▶ **SOURCE MATERIAL**

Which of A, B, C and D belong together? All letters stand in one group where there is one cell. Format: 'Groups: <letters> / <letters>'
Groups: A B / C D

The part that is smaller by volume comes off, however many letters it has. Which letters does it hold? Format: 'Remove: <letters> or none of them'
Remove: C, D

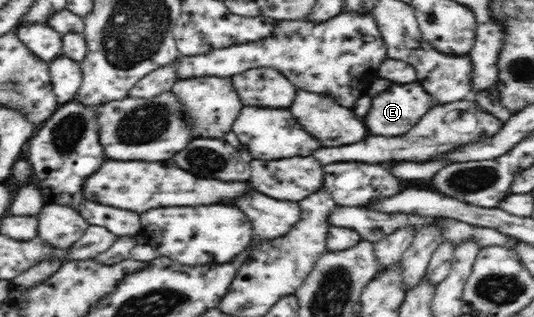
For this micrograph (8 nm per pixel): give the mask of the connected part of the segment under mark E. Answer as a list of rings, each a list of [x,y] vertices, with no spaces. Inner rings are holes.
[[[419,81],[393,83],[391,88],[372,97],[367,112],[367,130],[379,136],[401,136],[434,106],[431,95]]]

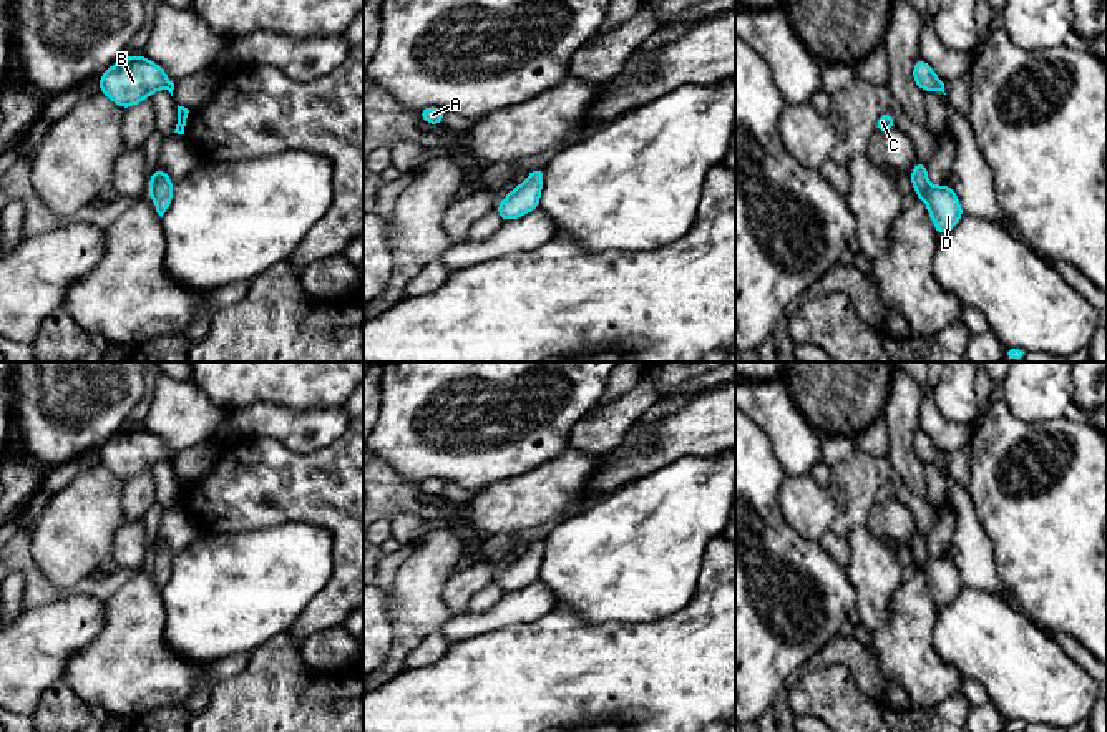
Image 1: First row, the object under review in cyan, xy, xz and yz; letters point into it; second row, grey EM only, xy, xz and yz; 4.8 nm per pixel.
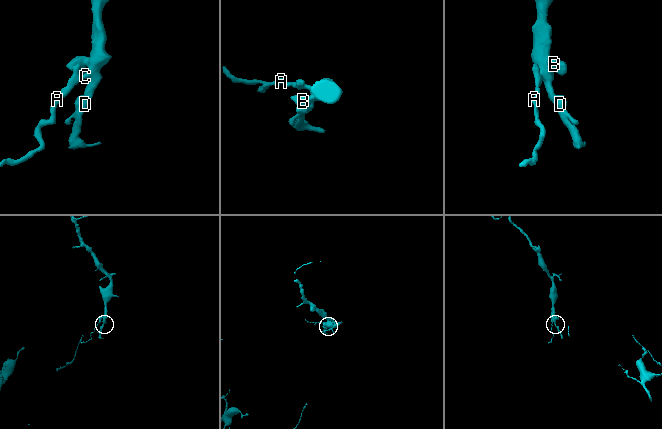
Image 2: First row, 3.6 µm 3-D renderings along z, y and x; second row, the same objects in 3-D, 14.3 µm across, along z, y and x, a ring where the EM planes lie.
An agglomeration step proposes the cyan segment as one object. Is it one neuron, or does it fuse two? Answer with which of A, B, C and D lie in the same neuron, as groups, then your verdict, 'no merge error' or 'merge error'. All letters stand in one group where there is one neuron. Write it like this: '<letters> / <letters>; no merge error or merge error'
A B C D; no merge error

==

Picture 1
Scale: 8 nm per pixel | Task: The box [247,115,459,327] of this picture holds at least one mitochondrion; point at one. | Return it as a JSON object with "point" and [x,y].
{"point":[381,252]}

▶ **REQUIREMENT**
Find the lines above holding the word "First" and show them.

▶ **RESULT OF THE EXERCISE**
Image 1: First row, the object under review in cyan, xy, xz and yz; letters point into it; second row, grey EM only, xy, xz and yz; 4.8 nm per pixel.
Image 2: First row, 3.6 µm 3-D renderings along z, y and x; second row, the same objects in 3-D, 14.3 µm across, along z, y and x, a ring where the EM planes lie.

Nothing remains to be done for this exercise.